Suddenly, two texts from her mother pierce the fray: “Something has gone wrong,” and “How soon can you get here?” As real life and its stakes collide with the increasingly absurd antics of the portal, the woman confronts a world that seems to contain both an abundance of proof that there is goodness, empathy, and justice in the universe, and a deluge of evidence to the contrary.

This novel is divided into two parts, the first of which focuses on the world of the ‘portal’, which is simultaneously humorous, absurd and hits disturbingly home. It made me question my relationship to an online life and how far I want to delve into this parallel reality. I felt slightly ambivalent to this section, recognising it contains important messages but not particularly gripped.

In stark contrast, the second part shifts to a very real event in the very real world and is hard-hitting and incredibly moving. My response to the first half was knocked sideways and this novel became a great work, in my opinion. At one point, I had tears in my eyes and I am grateful I stuck with it.

I listened to this novel but I feel it is one that I should have read.

I will use it for prompt 31 of the 52 Book Club Reading Challenge: Technology-themed.

I also read The Travelling Cat Chronicles by Hiro Arikawa.

Nana is on a road trip, but he is not sure where he is going. All that matters is that he can sit beside his beloved owner Satoru in the front seat of his silver van.

Satoru is keen to visit three old friends from his youth, though Nana doesn’t know why and Satoru won’t say. Set against the backdrop of Japan’s changing seasons and narrated with a rare gentleness and striking humour, Nana’s story explores the wonder and thrill of life’s unexpected detours.

This easy-to-read novel explores the importance of friendship, both human and feline, and the impact that we have on the lives of others. I sat back, relaxed and enjoyed the pleasant, comfortable journey, until I neared the end when it became incredibly moving and emotional.

This fits prompt 34 of the Challenge: Author’s photo on the back cover.

My final completion was Three Sisters by Heather Morris.

When they are little girls, Cibi, Magda and Livia make a promise to their father – that they will stay together, no matter what. Years later, at just 15, Livia is ordered to Auschwitz by the Nazis. Cibi, only 19 herself, remembers their promise and follows Livia, determined to protect her sister, or die with her. Together, they fight to survive through unimaginable cruelty and hardship.

Magda, only 17, stays with her mother and grandfather, hiding out in a neighbour’s attic or in the forest when the Nazi militia come to round up friends, neighbours and family. She escapes for a time, but eventually she too is captured and transported to the death camp. In Auschwitz-Birkenau the three sisters are reunited and, remembering their father, they make a new promise, this time to each other: That they will survive.

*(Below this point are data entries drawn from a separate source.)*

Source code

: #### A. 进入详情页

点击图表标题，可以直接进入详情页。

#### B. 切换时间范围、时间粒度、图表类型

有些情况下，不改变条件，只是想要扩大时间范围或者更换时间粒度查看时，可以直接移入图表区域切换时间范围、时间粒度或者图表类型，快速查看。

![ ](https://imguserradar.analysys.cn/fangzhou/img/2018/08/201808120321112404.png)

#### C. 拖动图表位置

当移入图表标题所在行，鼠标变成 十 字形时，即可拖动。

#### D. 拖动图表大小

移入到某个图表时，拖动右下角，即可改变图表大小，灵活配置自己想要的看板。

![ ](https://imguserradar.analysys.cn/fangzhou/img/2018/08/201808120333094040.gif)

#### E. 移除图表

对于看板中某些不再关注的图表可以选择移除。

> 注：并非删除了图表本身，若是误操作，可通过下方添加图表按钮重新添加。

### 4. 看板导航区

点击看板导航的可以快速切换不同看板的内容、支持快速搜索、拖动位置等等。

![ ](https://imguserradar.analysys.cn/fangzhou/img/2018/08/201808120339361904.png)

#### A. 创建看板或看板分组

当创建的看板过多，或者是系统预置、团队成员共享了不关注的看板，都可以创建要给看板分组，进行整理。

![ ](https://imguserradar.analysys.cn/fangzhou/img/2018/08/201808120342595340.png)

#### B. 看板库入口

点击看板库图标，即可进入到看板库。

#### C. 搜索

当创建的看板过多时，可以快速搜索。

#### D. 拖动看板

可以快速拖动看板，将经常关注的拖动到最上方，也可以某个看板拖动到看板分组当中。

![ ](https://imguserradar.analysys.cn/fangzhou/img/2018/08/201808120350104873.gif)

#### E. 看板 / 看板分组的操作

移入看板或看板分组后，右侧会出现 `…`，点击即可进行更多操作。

This is a fictional account of a remarkable true story by the author of The Tattooist of Auschwitz, which I haven’t read. I found I wanted to pick this up and follow the sisters on their heartbreaking and horrific journey. The account of their time in Auschwitz-Birkenau is a harrowing portrayal of the evil inflicted during this dark period in history.

I therefore feel unjust in the criticism that is to follow but for me it was about 100+ pages too long and I think it would have been better to stop writing at a certain point, omit the final part, and tell the remainder of the story as a biographical summary. I also felt that at times it slipped through the gap between fiction and biography. Having said that, it is well worth reading.

This will suit several prompts but I’m going to choose number 10: A book based on a real person.

Reading Next

This will probably be another Japanese novel, At the End of the Matinee by Keiichiro Hirano.

My thought-provoking quotation this week comes from Three Sisters:

Is that it? she thinks. They went through all that horror, and now they’re just being sent home, on a bus, as if nothing had happened? Rage spikes her body. Who is going to say sorry? Who is going to atone for their suffering, the senseless deaths?